Yaygın anksiyete bozukluğunun yaşam boyu görülme sıklığı %5-6’dır. Başka bir deyişle, her 100 kişiden 5-6’sı yaşamlarının herhangi bir zamanın bu rahatsızlığı yaşayabilir. Yaşla birlikte kaygı duyarlılığı artar. Yaşlılıkta en sık görülen anksiyete bozukluğudur.
Yaygın anksiyete bozukluğunun yaşam boyu sıklığı kadınlarda %7,7 ve erkeklerde %4,1’dir. Kadınlarda görülme sıklığı erkeklere göre 2 kat fazladır.

• Panik Bozukluğu

Kişide başka hiç bir neden yokken birden bire başlayan göğüs ağrısı, göğüste sıkışma, çarpıntı, nefes alamama, terleme, titreme, üşüme ya da ürperme, bazen de bulantı ya da karın ağrısı, baş dönmesi, dengesizlik; düşecek ya da bayılacakmış gibi olma, uyuşma ya da karıncalanma gibi belirtiler ortaya çıkaran “Panik atakla” başlar. Panik ataklar; aniden ortaya çıkan ve zaman zaman tekrarlayan, insanı dehşet içinde bırakan yoğun sıkıntı ya da korku nöbetleridir. Bu durum kişiyi dehşet içinde bırakır.
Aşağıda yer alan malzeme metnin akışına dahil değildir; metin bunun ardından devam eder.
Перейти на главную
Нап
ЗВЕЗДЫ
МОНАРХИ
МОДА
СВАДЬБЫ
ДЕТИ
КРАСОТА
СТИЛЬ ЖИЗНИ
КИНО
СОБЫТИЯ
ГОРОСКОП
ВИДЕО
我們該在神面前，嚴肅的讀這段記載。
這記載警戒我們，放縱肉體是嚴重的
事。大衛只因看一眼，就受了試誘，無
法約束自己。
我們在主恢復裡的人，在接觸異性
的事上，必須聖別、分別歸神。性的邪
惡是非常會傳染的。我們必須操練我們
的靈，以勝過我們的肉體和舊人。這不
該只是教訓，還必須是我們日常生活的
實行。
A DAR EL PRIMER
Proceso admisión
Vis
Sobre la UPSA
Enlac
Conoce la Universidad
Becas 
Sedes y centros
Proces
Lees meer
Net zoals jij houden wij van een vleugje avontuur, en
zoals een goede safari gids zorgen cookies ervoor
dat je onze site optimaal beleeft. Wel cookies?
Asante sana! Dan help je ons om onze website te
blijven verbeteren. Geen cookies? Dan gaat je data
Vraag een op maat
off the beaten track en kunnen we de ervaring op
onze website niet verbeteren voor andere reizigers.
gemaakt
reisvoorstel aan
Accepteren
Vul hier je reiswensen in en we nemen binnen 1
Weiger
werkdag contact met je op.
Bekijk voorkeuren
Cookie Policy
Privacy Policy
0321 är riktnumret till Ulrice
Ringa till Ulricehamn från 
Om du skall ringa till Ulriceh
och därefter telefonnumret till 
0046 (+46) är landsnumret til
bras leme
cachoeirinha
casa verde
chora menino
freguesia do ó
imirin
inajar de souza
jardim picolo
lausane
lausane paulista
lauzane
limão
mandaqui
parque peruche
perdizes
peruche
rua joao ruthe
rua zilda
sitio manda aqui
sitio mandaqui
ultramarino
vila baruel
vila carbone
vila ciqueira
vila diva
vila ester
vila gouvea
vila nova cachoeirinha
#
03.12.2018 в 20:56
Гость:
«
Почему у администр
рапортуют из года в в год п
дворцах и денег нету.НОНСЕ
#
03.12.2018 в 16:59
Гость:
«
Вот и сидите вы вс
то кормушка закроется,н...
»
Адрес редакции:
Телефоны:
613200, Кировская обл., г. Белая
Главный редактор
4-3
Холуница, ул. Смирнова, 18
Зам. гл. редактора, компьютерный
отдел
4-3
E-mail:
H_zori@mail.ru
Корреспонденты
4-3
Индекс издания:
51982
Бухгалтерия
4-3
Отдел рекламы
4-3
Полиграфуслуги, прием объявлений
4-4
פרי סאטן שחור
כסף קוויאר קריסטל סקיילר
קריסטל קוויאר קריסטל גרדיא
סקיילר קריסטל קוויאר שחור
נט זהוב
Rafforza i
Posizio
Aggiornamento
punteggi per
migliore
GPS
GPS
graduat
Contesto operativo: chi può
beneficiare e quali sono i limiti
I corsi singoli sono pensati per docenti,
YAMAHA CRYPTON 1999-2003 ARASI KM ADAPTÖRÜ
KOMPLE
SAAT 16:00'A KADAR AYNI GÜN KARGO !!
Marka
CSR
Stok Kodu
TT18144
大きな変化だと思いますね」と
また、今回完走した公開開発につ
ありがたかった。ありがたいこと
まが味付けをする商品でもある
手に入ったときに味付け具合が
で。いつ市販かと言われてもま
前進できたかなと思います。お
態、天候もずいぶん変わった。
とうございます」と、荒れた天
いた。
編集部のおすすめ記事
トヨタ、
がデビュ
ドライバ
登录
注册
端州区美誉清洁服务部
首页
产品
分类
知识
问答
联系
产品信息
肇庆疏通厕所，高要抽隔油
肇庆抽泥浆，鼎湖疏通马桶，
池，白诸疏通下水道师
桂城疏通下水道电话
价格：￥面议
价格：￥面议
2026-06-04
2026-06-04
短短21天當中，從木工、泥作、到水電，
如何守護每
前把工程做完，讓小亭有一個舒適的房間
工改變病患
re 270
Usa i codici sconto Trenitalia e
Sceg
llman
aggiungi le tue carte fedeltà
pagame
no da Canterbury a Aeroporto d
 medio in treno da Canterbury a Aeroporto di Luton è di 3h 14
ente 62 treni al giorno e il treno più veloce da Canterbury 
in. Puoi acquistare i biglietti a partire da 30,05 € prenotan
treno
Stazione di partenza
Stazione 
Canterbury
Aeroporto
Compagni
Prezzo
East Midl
O an kalp krizi geçirdiğini ya da felç geçirmekte olduğunu zannederek yoğun bir ölüm korkusu ya da felç olma korkusu yaşar. Bazen de başında bir tuhaflık, sersemlik, kendisini ya da çevresini bir garip ya da değişik hissetme gibi duyguların ortaya çıkmasıyla, kontrolünü kaybetmeye, aklını yitireceğine ya da çıldırmaya başladığını düşünerek kendisine ya da çevresindekilere bir zarar vermekten korkmaya başlar.

Panik Bozukluğu; Tekrarlayıcı beklenmedik Panik Atakları ile ataklar arasındaki zamanlarda başka Panik Ataklarının daha olacağına ilişkin sürekli bir kaygı duyma, Panik Ataklarının “kalp krizi geçirip ölme”, “kontrolünü yitirip çıldırma” ya da “felç geçirme” gibi kötü sonuçlara yol açabileceği inancıyla sürekli üzüntü duyma ya da Ataklara ve olası kötü sonuçlarına karşı önlem olarak (işe gitmeme, spor, ev işi yapmama, bazı yiyecek ya da içecekleri yiyip içmeme, yanında ilaç, su, alkol, çeşitli yiyecekler taşıma gibi) bazı davranış değişikliklerinin görüldüğü ruhsal bir rahatsızlıktır.